• AIM: Arrange every line of the entries below as a JSON list of strings, with one string per line and blank lines omitted. Leave the pictures out of the list.

• PROVIDED ENTRIES:
# # # # # # #

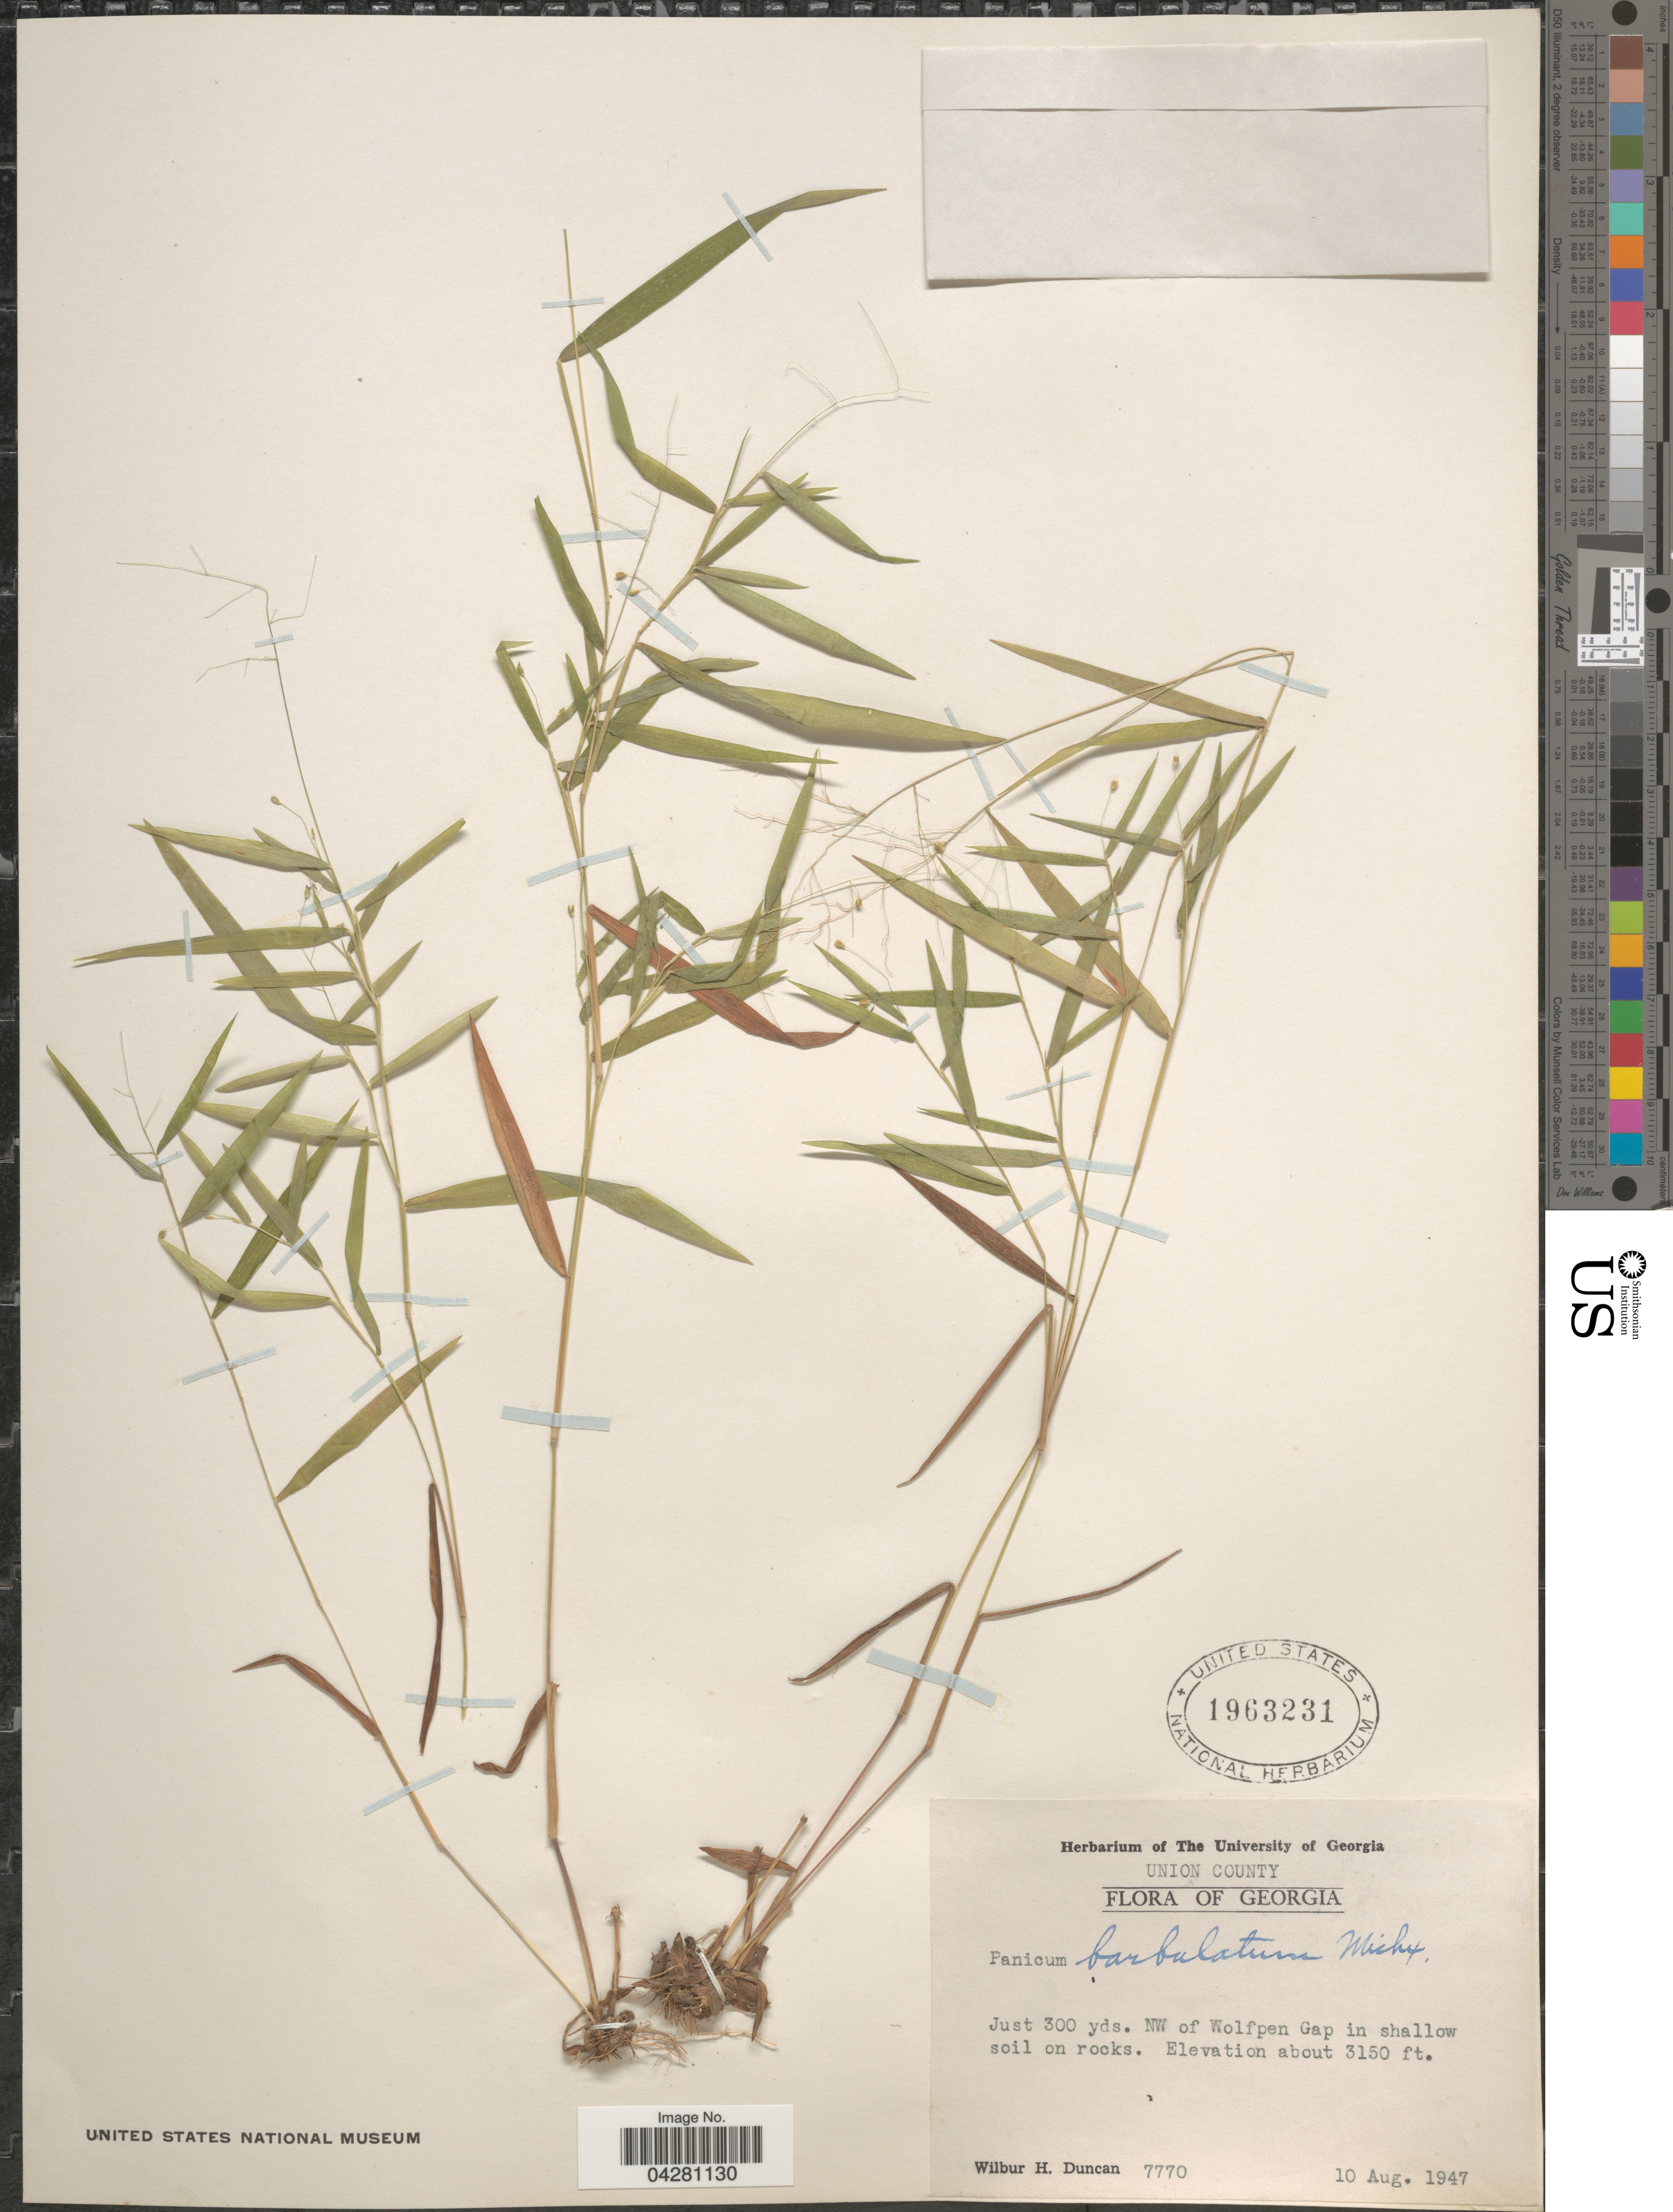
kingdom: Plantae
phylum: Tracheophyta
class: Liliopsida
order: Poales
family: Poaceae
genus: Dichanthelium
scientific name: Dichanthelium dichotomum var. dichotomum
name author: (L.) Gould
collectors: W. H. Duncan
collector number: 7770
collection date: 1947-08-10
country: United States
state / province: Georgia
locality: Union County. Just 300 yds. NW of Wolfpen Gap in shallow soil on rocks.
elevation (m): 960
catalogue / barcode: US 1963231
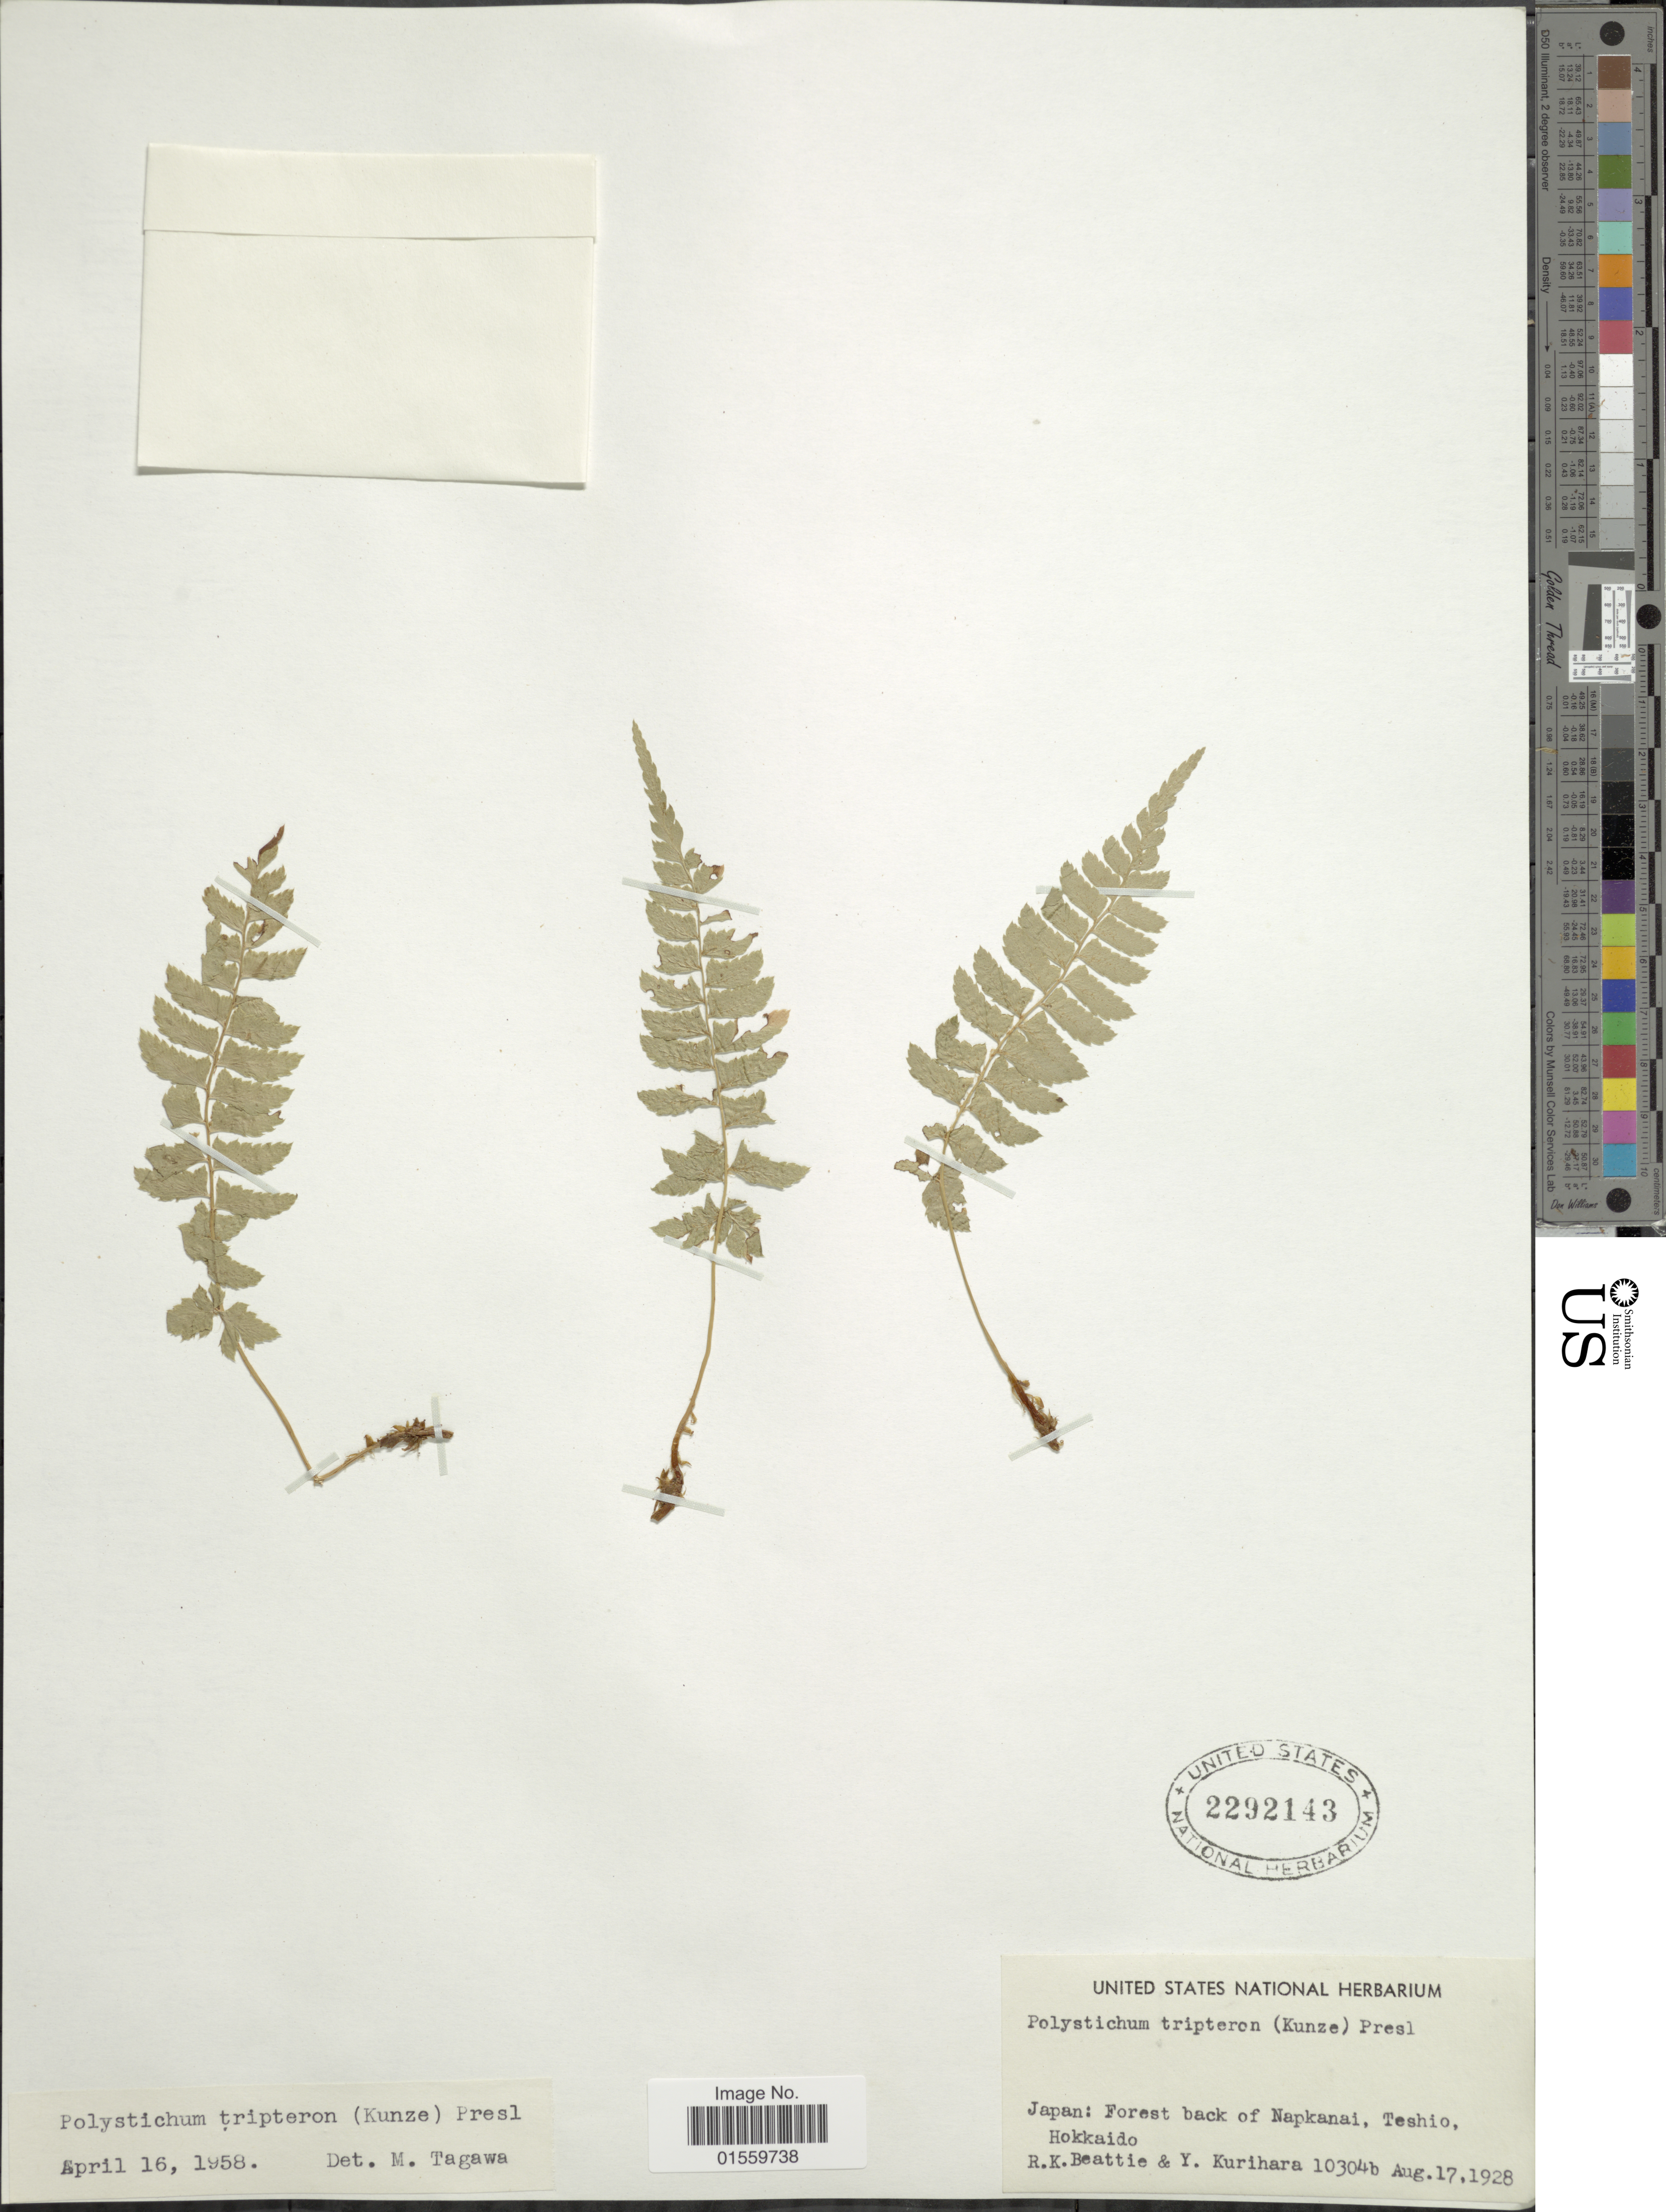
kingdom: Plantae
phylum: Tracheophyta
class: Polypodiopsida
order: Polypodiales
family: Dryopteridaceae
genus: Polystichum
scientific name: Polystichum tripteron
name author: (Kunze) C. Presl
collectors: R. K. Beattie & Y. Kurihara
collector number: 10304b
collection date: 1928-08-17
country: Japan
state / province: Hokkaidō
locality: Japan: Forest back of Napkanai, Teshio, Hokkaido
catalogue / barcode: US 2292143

# # # # # # #

• FULL ANSWER:
[
  "kingdom: Plantae",
  "phylum: Tracheophyta",
  "class: Liliopsida",
  "order: Poales",
  "family: Poaceae",
  "genus: Dichanthelium",
  "scientific name: Dichanthelium dichotomum var. dichotomum",
  "name author: (L.) Gould",
  "collectors: W. H. Duncan",
  "collector number: 7770",
  "collection date: 1947-08-10",
  "country: United States",
  "state / province: Georgia",
  "locality: Union County. Just 300 yds. NW of Wolfpen Gap in shallow soil on rocks.",
  "elevation (m): 960",
  "catalogue / barcode: US 1963231",
  "kingdom: Plantae",
  "phylum: Tracheophyta",
  "class: Polypodiopsida",
  "order: Polypodiales",
  "family: Dryopteridaceae",
  "genus: Polystichum",
  "scientific name: Polystichum tripteron",
  "name author: (Kunze) C. Presl",
  "collectors: R. K. Beattie & Y. Kurihara",
  "collector number: 10304b",
  "collection date: 1928-08-17",
  "country: Japan",
  "state / province: Hokkaidō",
  "locality: Japan: Forest back of Napkanai, Teshio, Hokkaido",
  "catalogue / barcode: US 2292143"
]